### [Trecho da página]
::::::::::

Os cilindros foram importados e ficaram abandonados no armazém 11. A Codesp, empresa estatal que administra o Porto de Santos, alega não ter achado os responsáveis devido à falência da empresa dona da carga, a SID Microeletrônica, do grupo Sharp.
A SID foi uma das principais fabricantes de componentes eletrônicos para computadores, televisores e caixas automáticos no país. Ex-funcionários da empresa confirmaram à reportagem que as substâncias silano e fosfina eram importadas como matéria-prima para a fabricação dos componentes.
A maior preocupação do superintendente de Meio Ambiente da Codesp, Ivam Fernandes Doutor, era "a situação precária dos cilindros, cujas válvulas normalmente têm um prazo de validade de apenas dois anos".
Segundo ele, o transporte dos tubos também era delicado, pois o atrito de partículas cristalizadas dos gases com as paredes internas dos cilindros seria suficiente para gerar uma explosão, comprometendo um raio de 9 km.
Devido à gravidade da situação, a Codesp optou por conduzir o assunto em sigilo. Ainda em 2015, comunicou à Cetesb, à agência ambiental do Estado de São Paulo, a dois órgãos do Exército, aos Bombeiros, à Polícia Federal, entre outras autoridades.

::::::::::

### [Dados do exercício]

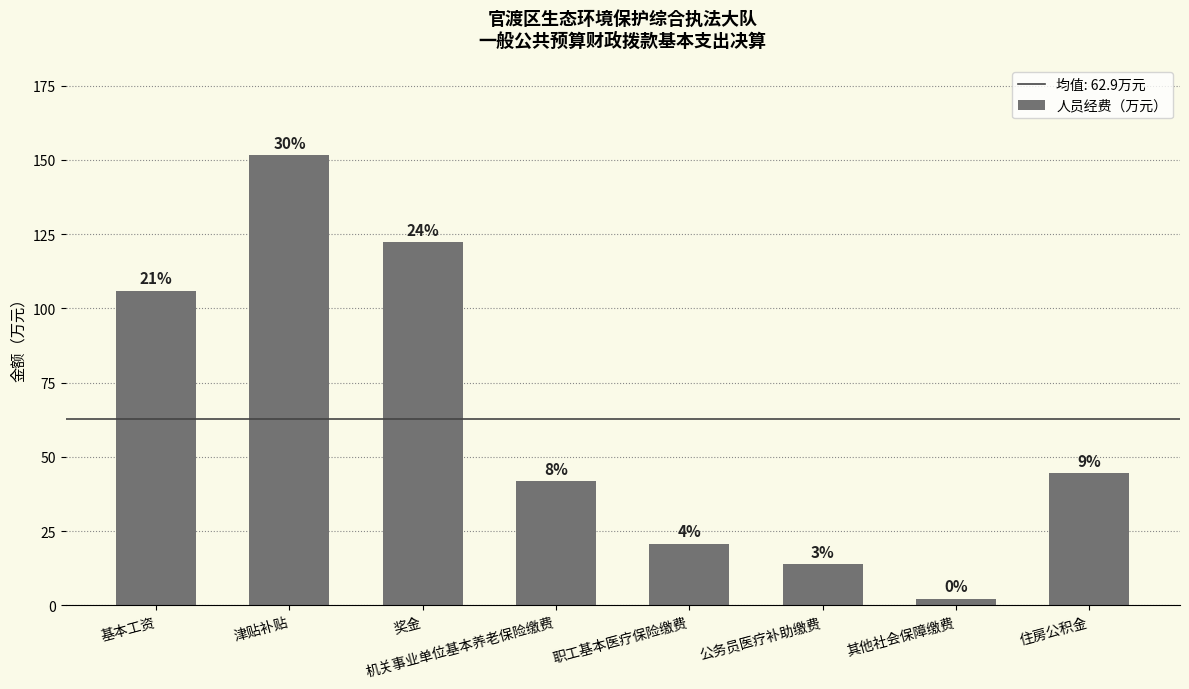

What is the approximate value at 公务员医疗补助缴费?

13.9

::::::::::

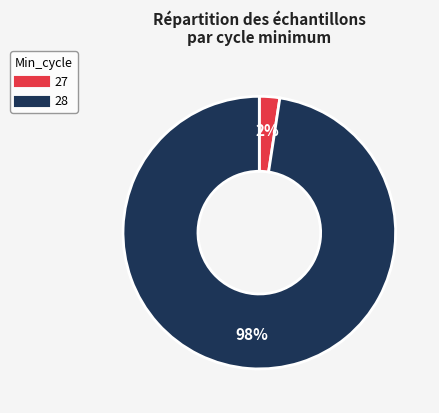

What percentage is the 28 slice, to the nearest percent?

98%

::::::::::

### [Tarefa a realizar]
Segundo o trecho sobre os cilindros abandonados no Porto de Santos, para quais aparelhos a SID fabricava componentes eletrônicos? Liste todos. Os dados não têm nenhum papel nesta atividade.

### [Resultado do exercício]
Computadores, televisores e caixas automáticos.